◆ Work order ◆
In your copy, reproduce each entry exactly and include no picture.

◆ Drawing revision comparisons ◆
::::
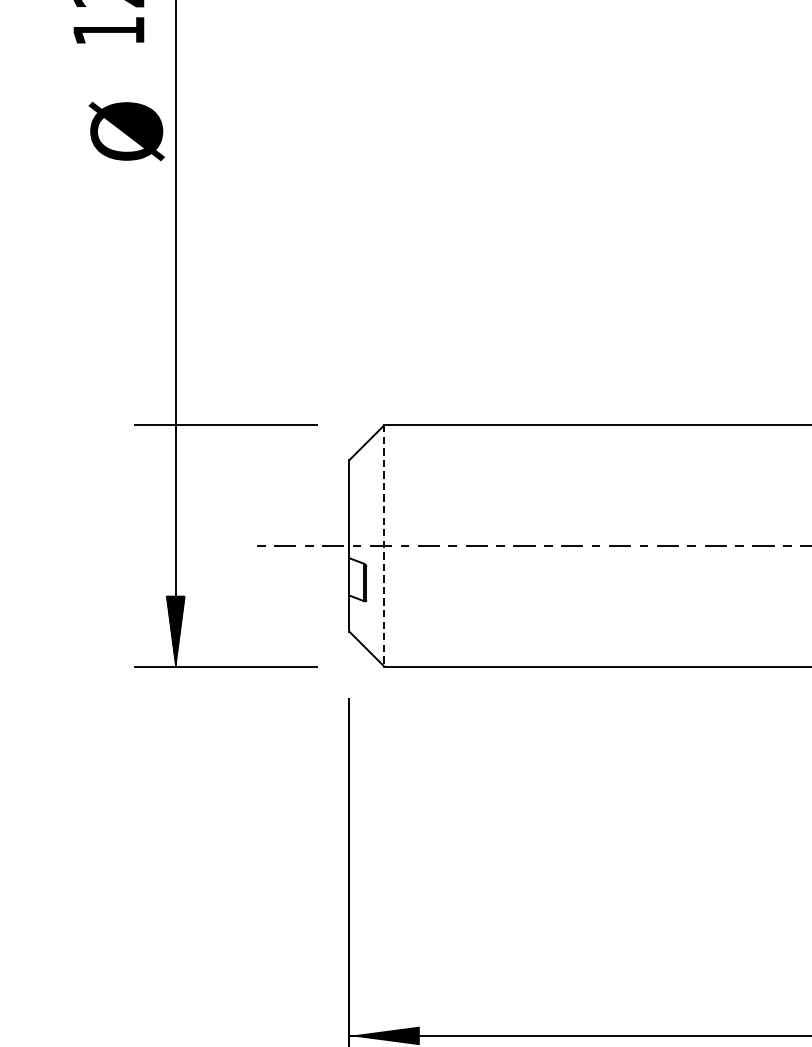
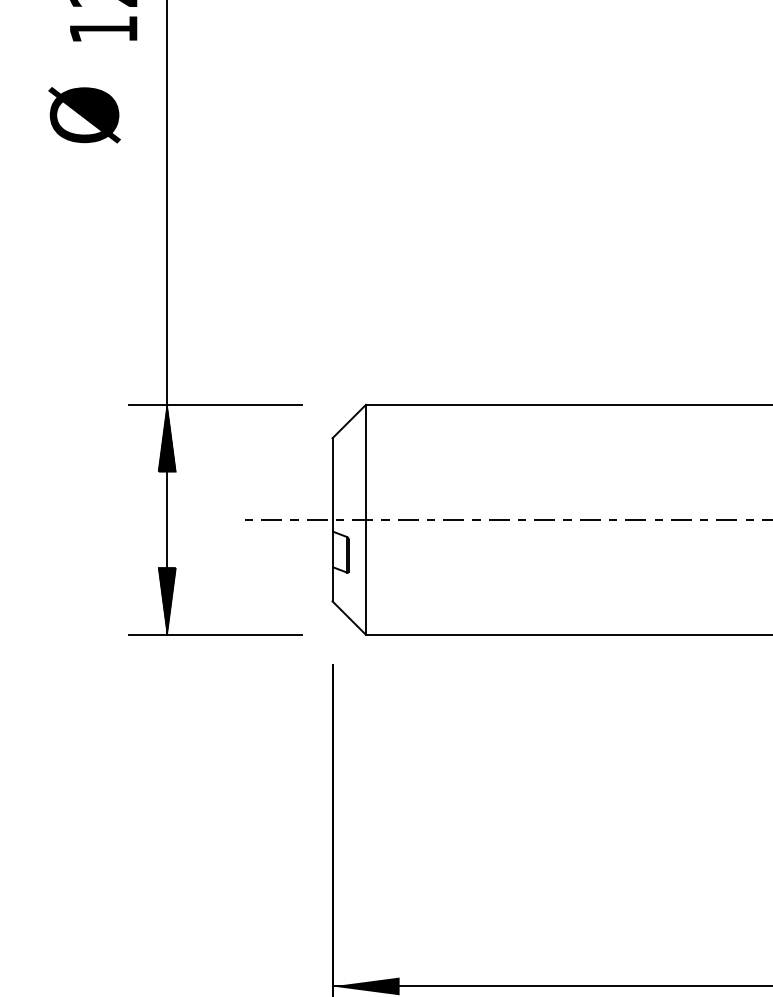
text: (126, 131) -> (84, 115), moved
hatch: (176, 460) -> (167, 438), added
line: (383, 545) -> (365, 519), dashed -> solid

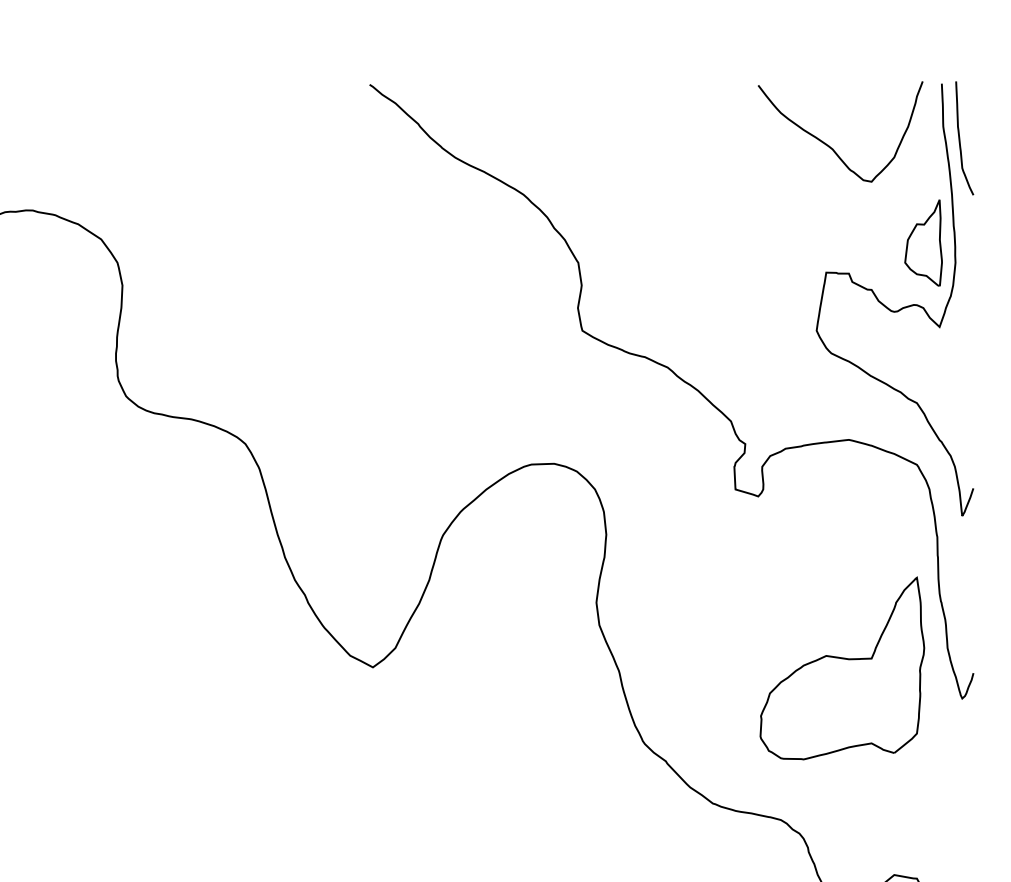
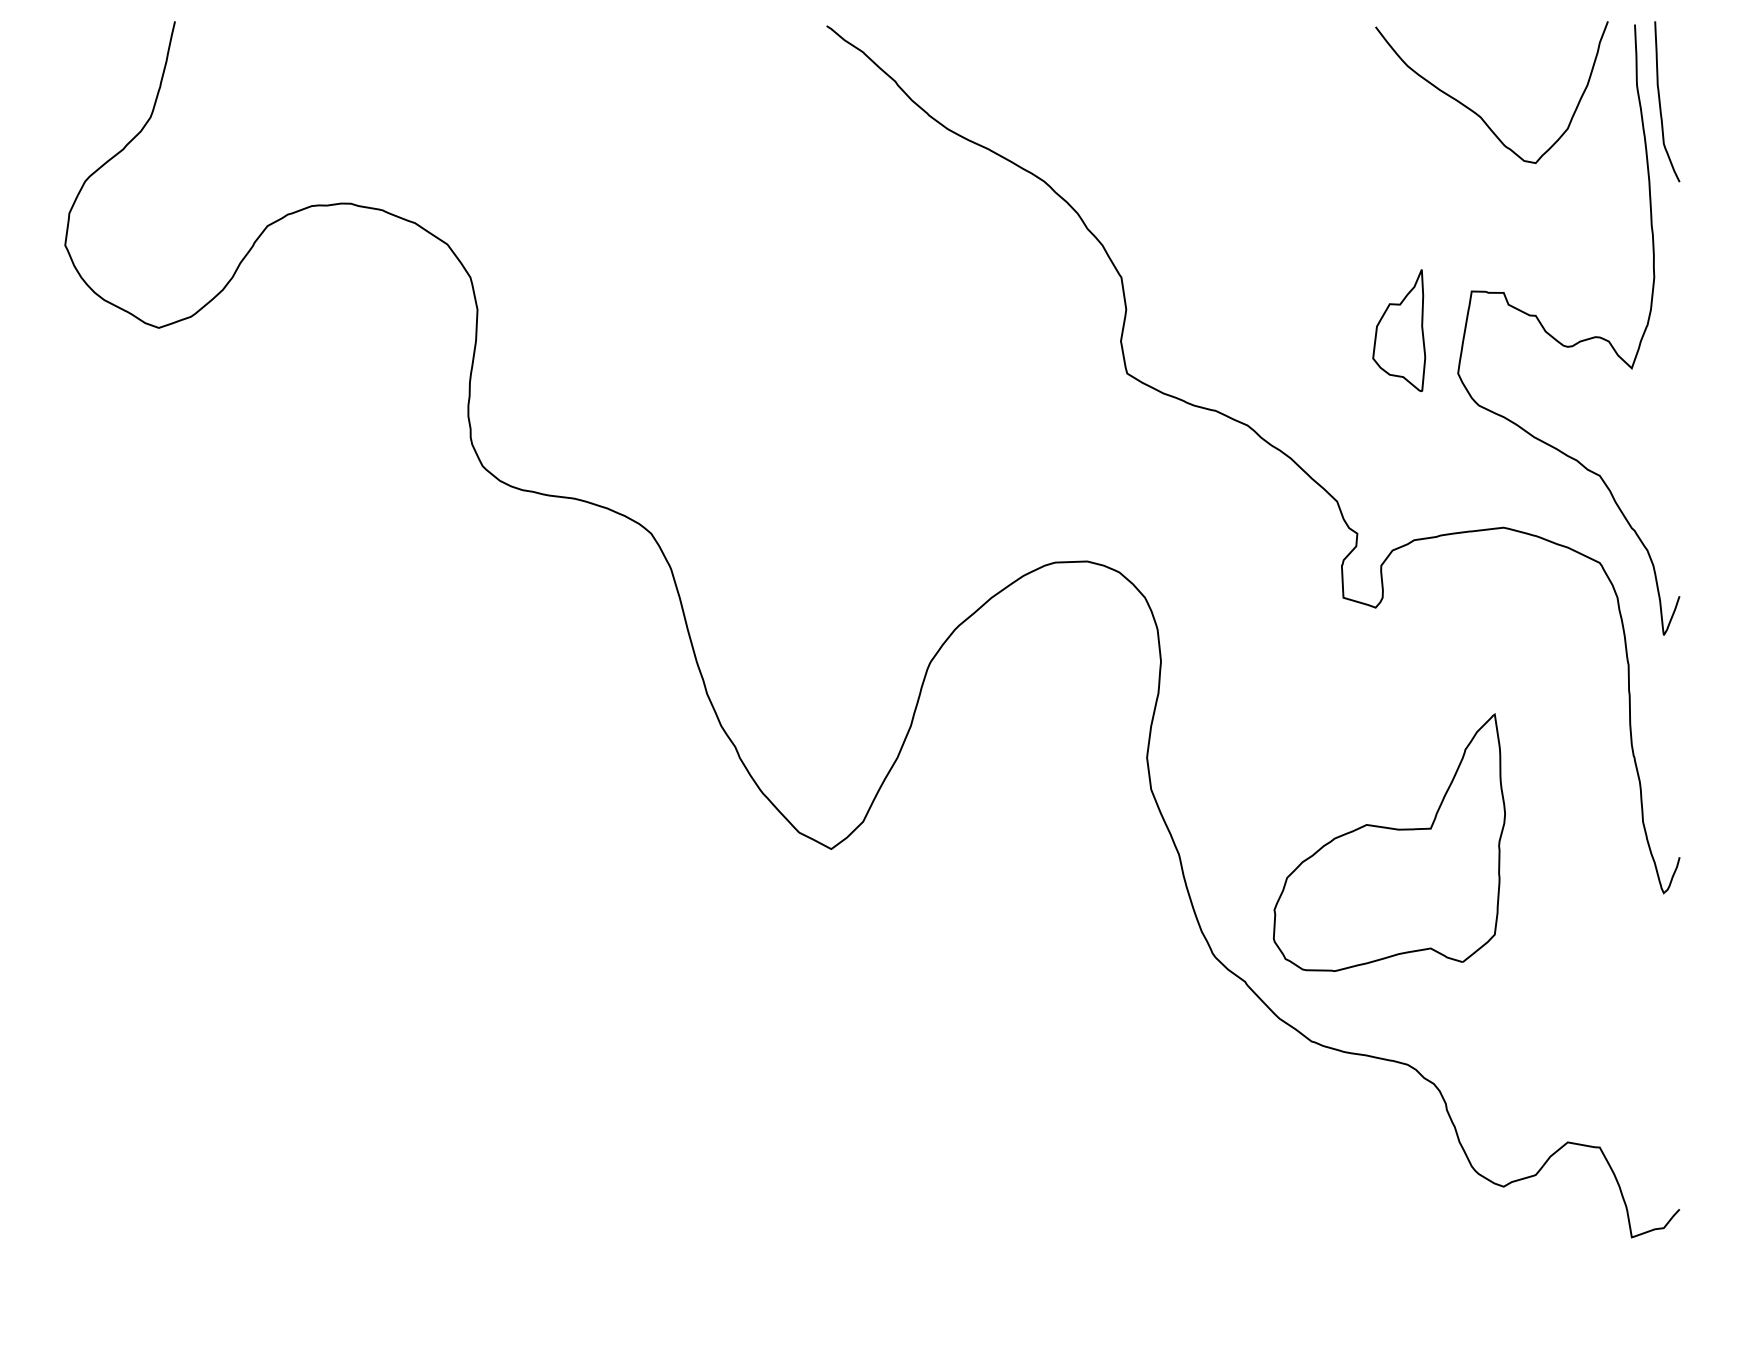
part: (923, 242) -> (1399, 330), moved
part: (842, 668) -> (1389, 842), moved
::::
◆ Task solution ◆
text: (126, 131) -> (84, 115), moved
hatch: (176, 460) -> (167, 438), added
line: (383, 545) -> (365, 519), dashed -> solid

part: (923, 242) -> (1399, 330), moved
part: (842, 668) -> (1389, 842), moved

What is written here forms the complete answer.